It's not a big deal, so many variables come into play because it's a single point cutting device,,unlike a table saw, each time you remove the motor from the motor base it will change, each time you adjust the settings on the bit it will change , each time you use a diff.bit it will change ,so many variables,the Colt can only take on 1/4" shank bits that's to say 1 1/4" max bit diam. plus because it spins at 8,000 rpm to 28,000 rpm's it will not make a hill of beans if it's out of wack by .010...but on the other hand if it's out by 1/16" well that would be a big deal...but I'm sure it's not ...and I'm sure the QC dept. would catch that error and would put it back for rework or in the junk box....or close the line down until they found the error...they don't need routers coming back to give them a bad name..


========



Router is still my name said:


> Well, I had tried several different router bits and two centering pins with 3 super accurate squares.
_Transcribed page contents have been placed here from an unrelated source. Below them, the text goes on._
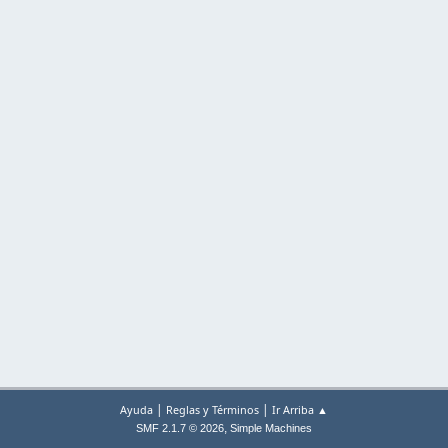
|
|
Ayuda
Reglas y Términos
Ir Arriba ▲
,
SMF 2.1.7 © 2026
Simple Machines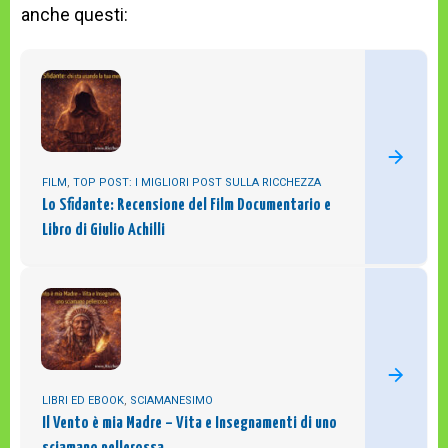
anche questi:
FILM
,
TOP POST: I MIGLIORI POST SULLA RICCHEZZA
Lo Sfidante: Recensione del Film Documentario e
Libro di Giulio Achilli
LIBRI ED EBOOK
,
SCIAMANESIMO
Il Vento è mia Madre – Vita e Insegnamenti di uno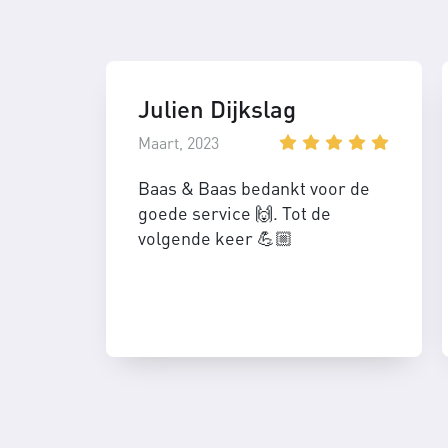
Julien Dijkslag
Maart, 2023
Baas & Baas bedankt voor de
goede service 🙌. Tot de
volgende keer 💪🏼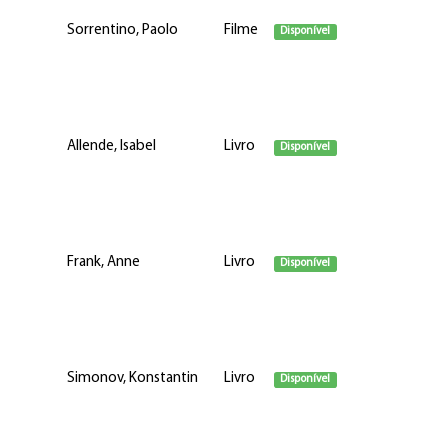
Sorrentino, Paolo
Filme
Disponível
Allende, Isabel
Livro
Disponível
Frank, Anne
Livro
Disponível
Simonov, Konstantin
Livro
Disponível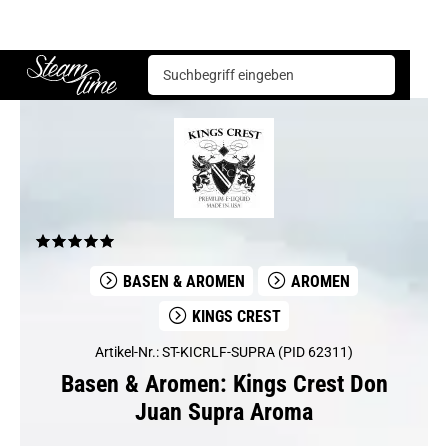
Basen & Aromen
Aromen
Kings Crest
Kings Crest Don Juan Supra Aroma
Steam time
BASEN & AROMEN
AROMEN
KINGS CREST
Artikel-Nr.: ST-KICRLF-SUPRA (PID 62311)
Basen & Aromen: Kings Crest Don
Juan Supra Aroma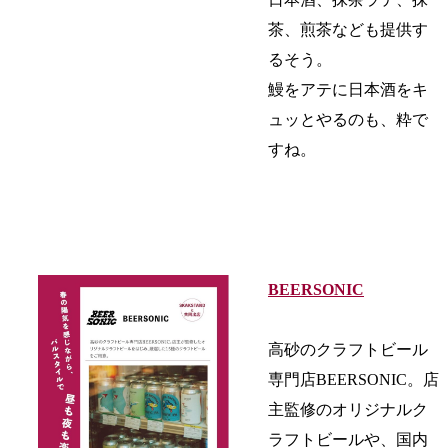
茶、煎茶なども提供す
るそう。
鰻をアテに日本酒をキ
ュッとやるのも、粋で
すね。
BEERSONIC
高砂のクラフトビール
専門店BEERSONIC。店
主監修のオリジナルク
ラフトビールや、国内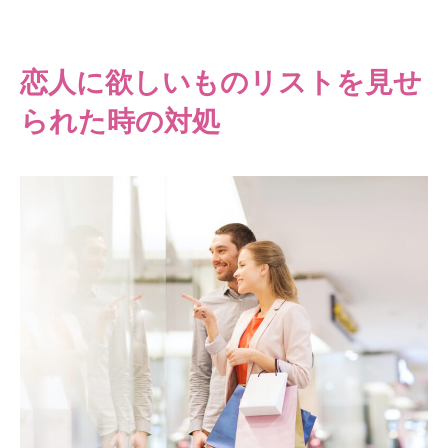
恋人に欲しいものリストを見せ
られた時の対処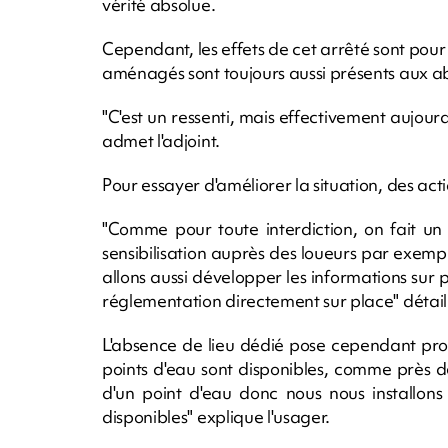
vérité absolue.
Cependant, les effets de cet arrêté sont pour 
aménagés sont toujours aussi présents aux ab
"C'est un ressenti, mais effectivement aujourd'
admet l'adjoint.
Pour essayer d'améliorer la situation, des act
"Comme pour toute interdiction, on fait un
sensibilisation auprès des loueurs par exempl
allons aussi développer les informations sur
réglementation directement sur place" détai
L'absence de lieu dédié pose cependant pro
points d'eau sont disponibles, comme près d
d'un point d'eau donc nous nous installons
disponibles" explique l'usager.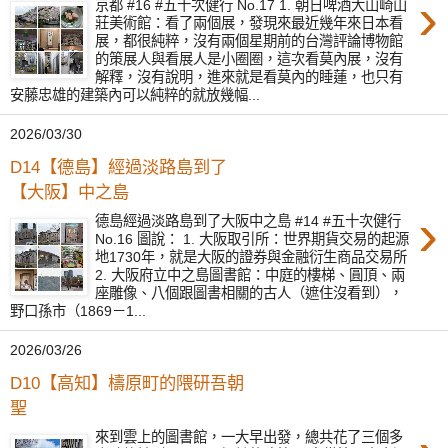
›
京都 #16 #五十次健行 No.17 1. 朝日啤酒大山崎山
莊美術館：看了兩個展，發現來最近幾年來日本看
展，都很純粹，沒有兩個星期前的台灣評論博物館
的策展人與看展人是小圈圈，這次看莫內展，沒有
解釋，沒有說明，進來就是看莫內的睡蓮，也只有
安藤忠雄的建築內可以純粹的就放幾幅...
2026/03/30
D14【德島】經過淡路島到了
【大阪】中之島
›
德島經過淡路島到了大阪中之島 #14 #五十次健行
No.16 圖說： 1. 大阪取引所：世界期貨交易的起源
地1730年，就是大阪的證券與金融衍生商品交易所
2. 大阪府立中之島圖書館：中庭的樓梯、圓頂、兩
座雕像、八個跟圖書相關的古人（遮住沒看到），
野口孫市（1869－1...
2026/03/26
D10【高知】檮原町的隈研吾朝
聖
來到雲上的圖書館，一大早出發，總共花了三個多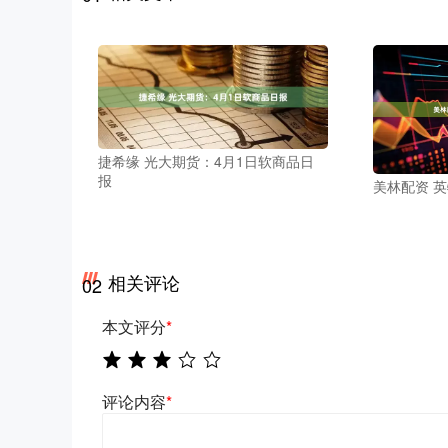
捷希缘 光大期货：4月1日软商品日
报
美林配资 
相关评论
02
本文评分
*
评论内容
*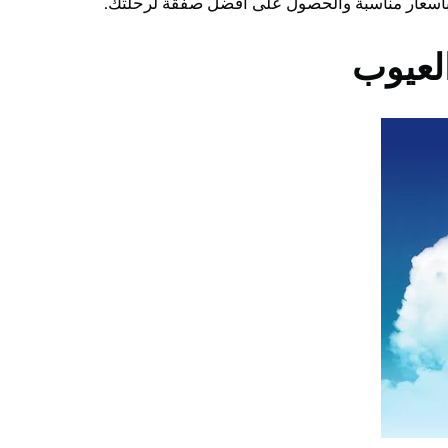
 بأسعار مناسبة والحصول على أفضل صفقة لرحلتك.
العيوب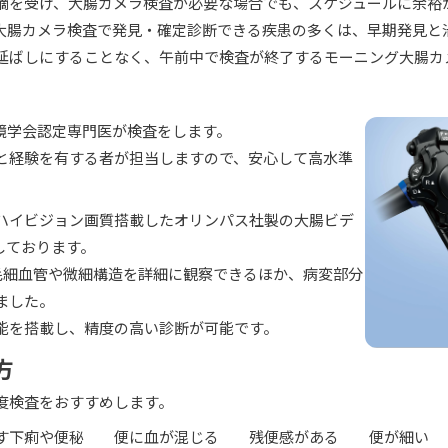
摘を受け、大腸カメラ検査が必要な場合でも、スケジュールに余裕
大腸カメラ検査で発見・確定診断できる疾患の多くは、早期発見と
延ばしにすることなく、午前中で検査が終了するモーニング大腸カ
鏡学会認定専門医が検査をします。
と経験を有する者が担当しますので、安心して高水準
。
ハイビジョン画質搭載したオリンパス社製の大腸ビデ
入しております。
で毛細血管や微細構造を詳細に観察できるほか、病変部分
ました。
機能を搭載し、精度の高い診断が可能です。
方
度検査をおすすめします。
す下痢や便秘
便に血が混じる
残便感がある
便が細い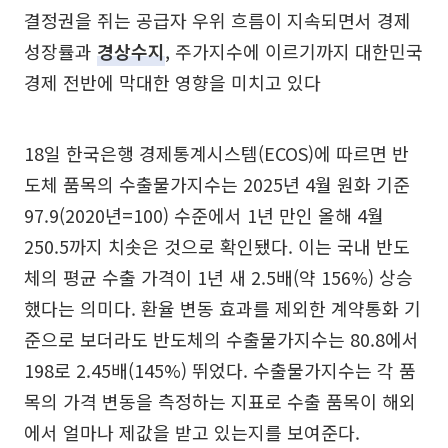
결정권을 쥐는 공급자 우위 흐름이 지속되면서 경제
성장률과
경상수지
, 주가지수에 이르기까지 대한민국
경제 전반에 막대한 영향을 미치고 있다
18일 한국은행 경제통계시스템(ECOS)에 따르면 반
도체 품목의 수출물가지수는 2025년 4월 원화 기준
97.9(2020년=100) 수준에서 1년 만인 올해 4월
250.5까지 치솟은 것으로 확인됐다. 이는 국내 반도
체의 평균 수출 가격이 1년 새 2.5배(약 156%) 상승
했다는 의미다. 환율 변동 효과를 제외한 계약통화 기
준으로 보더라도 반도체의 수출물가지수는 80.8에서
198로 2.45배(145%) 뛰었다. 수출물가지수는 각 품
목의 가격 변동을 측정하는 지표로 수출 품목이 해외
에서 얼마나 제값을 받고 있는지를 보여준다.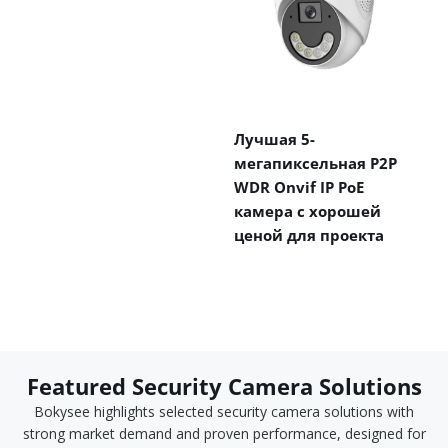
Лучшая 5-
мегапиксельная P2P
WDR Onvif IP PoE
камера с хорошей
ценой для проекта
Featured Security Camera Solutions
Bokysee highlights selected security camera solutions with
strong market demand and proven performance, designed for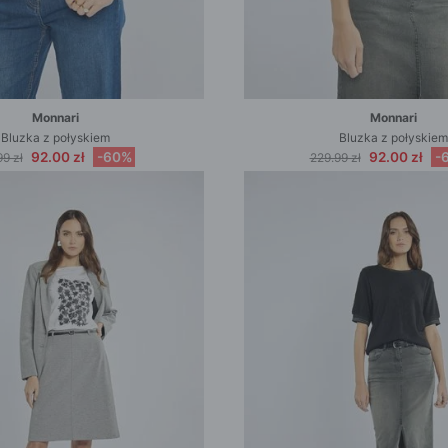
Monnari
Monnari
Bluzka z połyskiem
Bluzka z połyskiem
92.00 zł
-60%
92.00 zł
-
9 zł
229.99 zł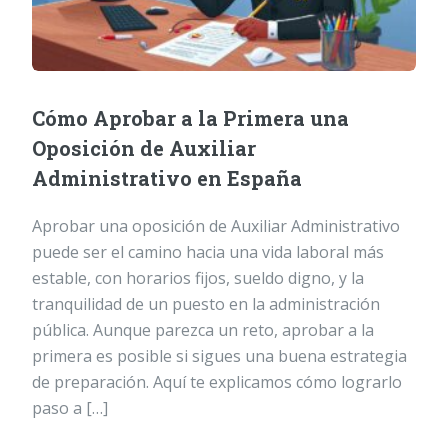
Cómo Aprobar a la Primera una
Oposición de Auxiliar
Administrativo en España
Aprobar una oposición de Auxiliar Administrativo
puede ser el camino hacia una vida laboral más
estable, con horarios fijos, sueldo digno, y la
tranquilidad de un puesto en la administración
pública. Aunque parezca un reto, aprobar a la
primera es posible si sigues una buena estrategia
de preparación. Aquí te explicamos cómo lograrlo
paso a […]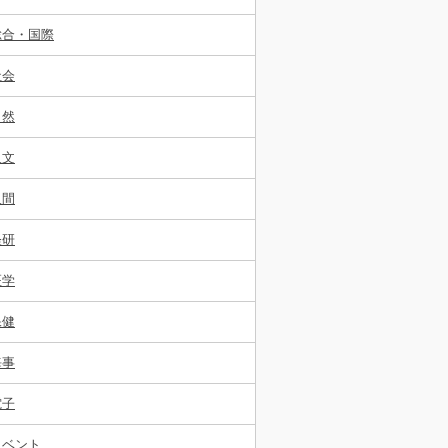
総合・国際
社会
自然
人文
人間
経研
医学
保健
海事
電子
イベント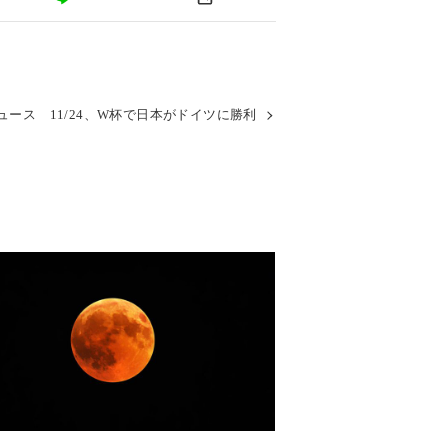
ュース 11/24、W杯で日本がドイツに勝利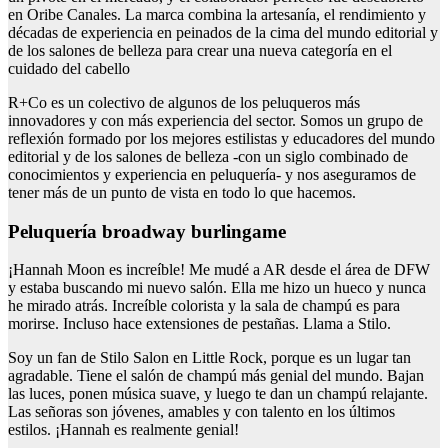
en Oribe Canales. La marca combina la artesanía, el rendimiento y
décadas de experiencia en peinados de la cima del mundo editorial y
de los salones de belleza para crear una nueva categoría en el
cuidado del cabello
R+Co es un colectivo de algunos de los peluqueros más
innovadores y con más experiencia del sector. Somos un grupo de
reflexión formado por los mejores estilistas y educadores del mundo
editorial y de los salones de belleza -con un siglo combinado de
conocimientos y experiencia en peluquería- y nos aseguramos de
tener más de un punto de vista en todo lo que hacemos.
Peluquería broadway burlingame
¡Hannah Moon es increíble! Me mudé a AR desde el área de DFW
y estaba buscando mi nuevo salón. Ella me hizo un hueco y nunca
he mirado atrás. Increíble colorista y la sala de champú es para
morirse. Incluso hace extensiones de pestañas. Llama a Stilo.
Soy un fan de Stilo Salon en Little Rock, porque es un lugar tan
agradable. Tiene el salón de champú más genial del mundo. Bajan
las luces, ponen música suave, y luego te dan un champú relajante.
Las señoras son jóvenes, amables y con talento en los últimos
estilos. ¡Hannah es realmente genial!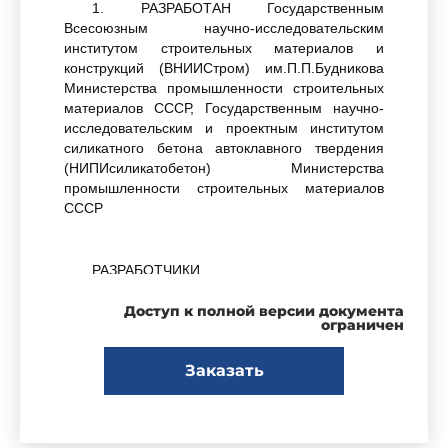
1. РАЗРАБОТАН Государственным
Всесоюзным научно-исследовательским
институтом строительных материалов и
конструкций (ВНИИСтром) им.П.П.Будникова
Министерства промышленности строительных
материалов СССР, Государственным научно-
исследовательским и проектным институтом
силикатного бетона автоклавного твердения
(НИПИсиликатобетон) Министерства
промышленности строительных материалов
СССР
РАЗРАБОТЧИКИ
Доступ к полной версии документа
ограничен
В.А.Соколовский (руководитель темы),
Л.И.Сеткина, Н.В.Петухова
Заказать
ВНЕСЕН Министерством промышленности
строительных материалов СССР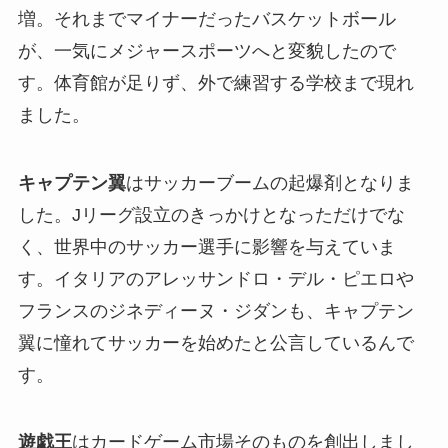
増。それまでマイナーだったバスケットボール
が、一気にメジャースポーツへと変貌したので
す。体育館が足りず、外で練習する学校まで現れ
ました。
キャプテン翼
はサッカーブームの起爆剤となりま
した。Jリーグ設立のきっかけとなっただけでな
く、世界中のサッカー選手に影響を与えていま
す。イタリアのアレッサンドロ・デル・ピエロや
フランスのジネディーヌ・ジダンも、キャプテン
翼に憧れてサッカーを始めたと公言しているんで
す。
遊戯王
はカードゲーム市場そのものを創出しまし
All are perfect in my other 4 routers.
> So, I would say either they had the same batch of routers at lowes with the same problem. Or no one is testing the same way that I do.
> Use a long router bit and test it from all 8 angles.


----------



## Router is still my name (May 3, 2006)

I agree Bj.  
It’s not a big deal on a trim router. I just have the habit of checking things to within 0.00001 and when it comes to routers it better be
(0.00000) But that’s on a large router. Since it’s been my only main tool for the past 30 years and I do all my joining and box jointoperations with it and everything else.
Even if it’s off by 0.002 the boards will join at an angle as the surface area increases. But since the trim router never gets used for that kind of stuff, it’s no big deal.
On the other hand if you use it for making dado in a tight spots and go deeper than ½ inch then there will be some minor issues.
But the problem with the colts I had was not in the motor or the shaft; the problem is in the housing when it’s locked down. It throws off the router bit. I could have made modifications and fixed it by shimming the sides but like I said even the Ridgid trim router is dead on and my old Stanley trim is dead on so I expect more from Bosch.


----------



## Carl762 (Dec 31, 2007)

How much off? Played around last night with the Bosch and I love the feel of it. If there's anything I can do to make it better, I'm game. I'll need absolute precision, as I am building guitars, small things, soon cabinets.


----------



## Mike (Nov 22, 2004)

Carl, you will be fine with your new Bosch Colt. When working with wood tolerances of .002" are not required. If a mosquito has a liquid lunch and breaks wind the humidity can go up enough to make wood swell that .002". Metal requires tolerances like that but not wood. Wood breathes and expands or contracts with humidity.


----------



## dec9023 (Dec 1, 2008)

Hey, what model Bosch Colt are you guys talking about ; The single speed or the variable speed ??? They are both available on EBAY ,new and reconditioned . It's small and compact . and only comes with a 1/4" collett . I already have a Skil thats restricted to a 1/4" collet. I do like the small size of the Bosch though . Rockler is having a sale on a Freud 2.5 hp variable speed w/2 bases ,and a PC #893, W/a guide bushing set, an edge guide, a micro height adjuster,and a $25.gift card for $259.


----------